◆ Your objective
Exactly as written, set down every entry once more.
--- Input for this task Enclosed Below ---
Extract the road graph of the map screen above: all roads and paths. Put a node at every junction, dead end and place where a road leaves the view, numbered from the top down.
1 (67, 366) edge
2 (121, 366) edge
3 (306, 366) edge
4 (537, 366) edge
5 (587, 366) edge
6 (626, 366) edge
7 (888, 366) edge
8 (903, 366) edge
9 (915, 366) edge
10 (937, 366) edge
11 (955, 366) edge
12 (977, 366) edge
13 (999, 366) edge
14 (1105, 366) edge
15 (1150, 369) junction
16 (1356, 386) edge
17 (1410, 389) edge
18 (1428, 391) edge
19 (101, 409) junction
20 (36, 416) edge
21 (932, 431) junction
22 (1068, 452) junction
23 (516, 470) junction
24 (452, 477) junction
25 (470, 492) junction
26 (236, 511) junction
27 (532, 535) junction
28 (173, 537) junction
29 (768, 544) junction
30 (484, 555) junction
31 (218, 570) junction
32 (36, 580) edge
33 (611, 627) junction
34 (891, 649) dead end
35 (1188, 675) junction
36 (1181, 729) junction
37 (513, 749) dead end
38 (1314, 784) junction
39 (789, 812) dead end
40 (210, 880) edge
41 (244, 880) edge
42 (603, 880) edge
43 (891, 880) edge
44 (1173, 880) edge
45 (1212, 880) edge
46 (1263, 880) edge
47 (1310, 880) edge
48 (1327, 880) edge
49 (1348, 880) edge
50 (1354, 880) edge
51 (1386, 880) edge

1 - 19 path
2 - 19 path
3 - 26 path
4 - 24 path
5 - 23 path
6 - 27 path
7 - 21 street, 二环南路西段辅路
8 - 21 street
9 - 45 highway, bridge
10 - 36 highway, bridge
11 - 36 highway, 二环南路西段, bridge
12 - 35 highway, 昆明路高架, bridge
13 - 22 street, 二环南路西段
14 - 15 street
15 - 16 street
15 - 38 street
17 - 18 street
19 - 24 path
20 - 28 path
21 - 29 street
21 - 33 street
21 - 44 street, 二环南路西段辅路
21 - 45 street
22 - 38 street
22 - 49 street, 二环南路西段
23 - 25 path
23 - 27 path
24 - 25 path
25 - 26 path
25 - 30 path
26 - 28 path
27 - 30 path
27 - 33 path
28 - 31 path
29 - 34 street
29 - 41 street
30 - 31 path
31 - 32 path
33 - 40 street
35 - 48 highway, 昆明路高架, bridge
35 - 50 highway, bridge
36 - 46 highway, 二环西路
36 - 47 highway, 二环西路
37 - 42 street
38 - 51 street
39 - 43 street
--- End of Enclosed Input for this task ---
◆ Written reply
Extract the road graph of the map screen above: all roads and paths. Put a node at every junction, dead end and place where a road leaves the view, numbered from the top down.
1 (67, 366) edge
2 (121, 366) edge
3 (306, 366) edge
4 (537, 366) edge
5 (587, 366) edge
6 (626, 366) edge
7 (888, 366) edge
8 (903, 366) edge
9 (915, 366) edge
10 (937, 366) edge
11 (955, 366) edge
12 (977, 366) edge
13 (999, 366) edge
14 (1105, 366) edge
15 (1150, 369) junction
16 (1356, 386) edge
17 (1410, 389) edge
18 (1428, 391) edge
19 (101, 409) junction
20 (36, 416) edge
21 (932, 431) junction
22 (1068, 452) junction
23 (516, 470) junction
24 (452, 477) junction
25 (470, 492) junction
26 (236, 511) junction
27 (532, 535) junction
28 (173, 537) junction
29 (768, 544) junction
30 (484, 555) junction
31 (218, 570) junction
32 (36, 580) edge
33 (611, 627) junction
34 (891, 649) dead end
35 (1188, 675) junction
36 (1181, 729) junction
37 (513, 749) dead end
38 (1314, 784) junction
39 (789, 812) dead end
40 (210, 880) edge
41 (244, 880) edge
42 (603, 880) edge
43 (891, 880) edge
44 (1173, 880) edge
45 (1212, 880) edge
46 (1263, 880) edge
47 (1310, 880) edge
48 (1327, 880) edge
49 (1348, 880) edge
50 (1354, 880) edge
51 (1386, 880) edge

1 - 19 path
2 - 19 path
3 - 26 path
4 - 24 path
5 - 23 path
6 - 27 path
7 - 21 street, 二环南路西段辅路
8 - 21 street
9 - 45 highway, bridge
10 - 36 highway, bridge
11 - 36 highway, 二环南路西段, bridge
12 - 35 highway, 昆明路高架, bridge
13 - 22 street, 二环南路西段
14 - 15 street
15 - 16 street
15 - 38 street
17 - 18 street
19 - 24 path
20 - 28 path
21 - 29 street
21 - 33 street
21 - 44 street, 二环南路西段辅路
21 - 45 street
22 - 38 street
22 - 49 street, 二环南路西段
23 - 25 path
23 - 27 path
24 - 25 path
25 - 26 path
25 - 30 path
26 - 28 path
27 - 30 path
27 - 33 path
28 - 31 path
29 - 34 street
29 - 41 street
30 - 31 path
31 - 32 path
33 - 40 street
35 - 48 highway, 昆明路高架, bridge
35 - 50 highway, bridge
36 - 46 highway, 二环西路
36 - 47 highway, 二环西路
37 - 42 street
38 - 51 street
39 - 43 street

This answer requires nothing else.